A few mornings later he spoke about an afternoon in the fall when he was about ten. His mother collected him at school, and they walked home through the city in their companionable way. He looked at dogs and people and things on the sidewalk, waiting for her to ask, What was the most interesting thing that happened today? She always asked, and knowing the question was coming encouraged him to sort through dozens of little happenings for what might be most entertaining to her. His brother Peter, too old by then to be met at school, interpreted his day through a prism of wit, and noticed moments of hypocrisy and treachery, sneakiness and subterfuge, that he told about hilariously, causing their mother to laugh. Her laughter changed the world; to be able to make her laugh was the most desirable talent a person could have. Dick couldn’t do it. He wasn’t funny or witty. Yet his mother met Dick’s choices of what was important with astonished admiration that made him feel brilliant. “You must be the only little boy in Philadelphia who cares about…” whatever it was he had said interested him. Cicadas. Past imperfect tense. The formation of river deltas. It was all extraordinary!

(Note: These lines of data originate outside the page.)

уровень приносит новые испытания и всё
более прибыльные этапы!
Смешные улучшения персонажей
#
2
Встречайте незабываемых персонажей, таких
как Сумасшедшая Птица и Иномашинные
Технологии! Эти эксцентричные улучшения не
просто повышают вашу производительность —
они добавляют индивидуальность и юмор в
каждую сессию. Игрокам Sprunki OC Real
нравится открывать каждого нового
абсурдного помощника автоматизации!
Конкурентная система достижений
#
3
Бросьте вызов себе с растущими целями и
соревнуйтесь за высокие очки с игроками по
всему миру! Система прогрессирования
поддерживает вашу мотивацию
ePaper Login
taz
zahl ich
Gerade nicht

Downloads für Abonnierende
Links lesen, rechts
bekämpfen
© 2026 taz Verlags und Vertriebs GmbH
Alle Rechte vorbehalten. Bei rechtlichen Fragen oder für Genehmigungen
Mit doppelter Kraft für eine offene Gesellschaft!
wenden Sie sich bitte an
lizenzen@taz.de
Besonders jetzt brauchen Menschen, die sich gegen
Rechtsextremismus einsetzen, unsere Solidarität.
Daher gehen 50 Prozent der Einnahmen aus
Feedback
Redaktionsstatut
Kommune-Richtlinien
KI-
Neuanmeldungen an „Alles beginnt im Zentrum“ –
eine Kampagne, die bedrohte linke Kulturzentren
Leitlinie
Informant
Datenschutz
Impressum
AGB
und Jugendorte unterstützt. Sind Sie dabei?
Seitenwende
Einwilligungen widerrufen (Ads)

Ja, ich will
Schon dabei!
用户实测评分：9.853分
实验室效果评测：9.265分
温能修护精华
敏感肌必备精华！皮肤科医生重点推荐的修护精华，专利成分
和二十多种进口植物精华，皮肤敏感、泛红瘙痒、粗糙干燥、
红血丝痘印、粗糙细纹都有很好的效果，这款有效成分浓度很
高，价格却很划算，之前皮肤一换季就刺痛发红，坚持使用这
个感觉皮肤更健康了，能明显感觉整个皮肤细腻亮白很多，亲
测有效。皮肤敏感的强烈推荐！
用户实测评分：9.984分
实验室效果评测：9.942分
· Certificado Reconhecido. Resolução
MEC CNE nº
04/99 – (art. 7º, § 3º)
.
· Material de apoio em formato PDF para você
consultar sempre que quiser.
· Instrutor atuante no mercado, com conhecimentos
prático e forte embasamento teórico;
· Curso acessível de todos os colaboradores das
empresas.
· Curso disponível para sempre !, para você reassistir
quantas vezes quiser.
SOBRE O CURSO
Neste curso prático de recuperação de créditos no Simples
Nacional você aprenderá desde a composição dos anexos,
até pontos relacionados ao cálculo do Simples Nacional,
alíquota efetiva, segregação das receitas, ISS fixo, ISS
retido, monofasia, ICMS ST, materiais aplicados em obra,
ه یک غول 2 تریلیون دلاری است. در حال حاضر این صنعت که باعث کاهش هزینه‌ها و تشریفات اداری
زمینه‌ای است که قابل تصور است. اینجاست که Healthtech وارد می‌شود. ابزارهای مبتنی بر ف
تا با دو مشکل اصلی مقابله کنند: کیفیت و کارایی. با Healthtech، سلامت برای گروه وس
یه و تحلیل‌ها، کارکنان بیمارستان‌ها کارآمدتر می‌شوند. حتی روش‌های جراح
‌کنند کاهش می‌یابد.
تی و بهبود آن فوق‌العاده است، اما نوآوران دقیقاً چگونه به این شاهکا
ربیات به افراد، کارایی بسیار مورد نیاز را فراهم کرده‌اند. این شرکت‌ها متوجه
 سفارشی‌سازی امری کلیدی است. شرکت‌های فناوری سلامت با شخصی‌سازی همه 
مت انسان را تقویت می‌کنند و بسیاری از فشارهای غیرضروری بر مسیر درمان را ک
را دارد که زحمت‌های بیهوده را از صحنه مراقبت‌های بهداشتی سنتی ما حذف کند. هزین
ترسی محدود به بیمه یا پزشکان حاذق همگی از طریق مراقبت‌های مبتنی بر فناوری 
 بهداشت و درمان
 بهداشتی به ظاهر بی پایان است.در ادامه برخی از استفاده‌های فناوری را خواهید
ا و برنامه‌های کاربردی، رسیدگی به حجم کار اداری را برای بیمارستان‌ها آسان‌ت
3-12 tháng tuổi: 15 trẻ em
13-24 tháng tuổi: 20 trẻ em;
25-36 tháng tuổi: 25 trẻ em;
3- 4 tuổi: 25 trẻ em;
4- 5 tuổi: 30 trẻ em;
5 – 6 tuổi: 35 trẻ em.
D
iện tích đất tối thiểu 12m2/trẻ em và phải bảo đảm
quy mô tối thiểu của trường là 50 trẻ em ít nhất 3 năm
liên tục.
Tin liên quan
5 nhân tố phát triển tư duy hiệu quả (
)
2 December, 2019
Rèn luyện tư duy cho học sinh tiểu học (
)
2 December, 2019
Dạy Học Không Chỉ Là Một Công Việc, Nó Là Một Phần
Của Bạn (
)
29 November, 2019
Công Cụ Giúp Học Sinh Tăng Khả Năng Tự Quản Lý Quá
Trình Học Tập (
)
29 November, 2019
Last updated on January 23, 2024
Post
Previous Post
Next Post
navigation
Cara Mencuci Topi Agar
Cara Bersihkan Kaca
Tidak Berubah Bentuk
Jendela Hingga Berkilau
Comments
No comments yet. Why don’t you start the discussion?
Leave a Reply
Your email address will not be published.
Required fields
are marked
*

On the particular day in his memory his mother had seemed on the verge of asking him the question, when instead she stopped abruptly and turned to face the house at their side. She was in general a sanguine person, calm and unflappable, so it riveted him to see a shock ripple through her body. Mummy? But he had receded and was part of the background. She stepped closer to the house, looking up into the window and raising her hand, her five fingers splayed, pressing them forward as if they might meet a reciprocating hand. He shifted his gaze and to his shock saw a hand pressed back against the window from the inside. Between the hands, one inside, one out, rolled waves of feeling, sluicing and churning. He couldn’t see it, but he saw it. The rolling feeling transcended what was naturally possible. His mother began weeping. He looked up at the face in the window and the face was weeping, too. The face of another lady. His mother’s hands folded, fingers curling in toward the palm. She bowed her head and stepped backward again and walked into a man who made a fuss of apologies, and then they chatted while Dick waited in worry to have her back to himself.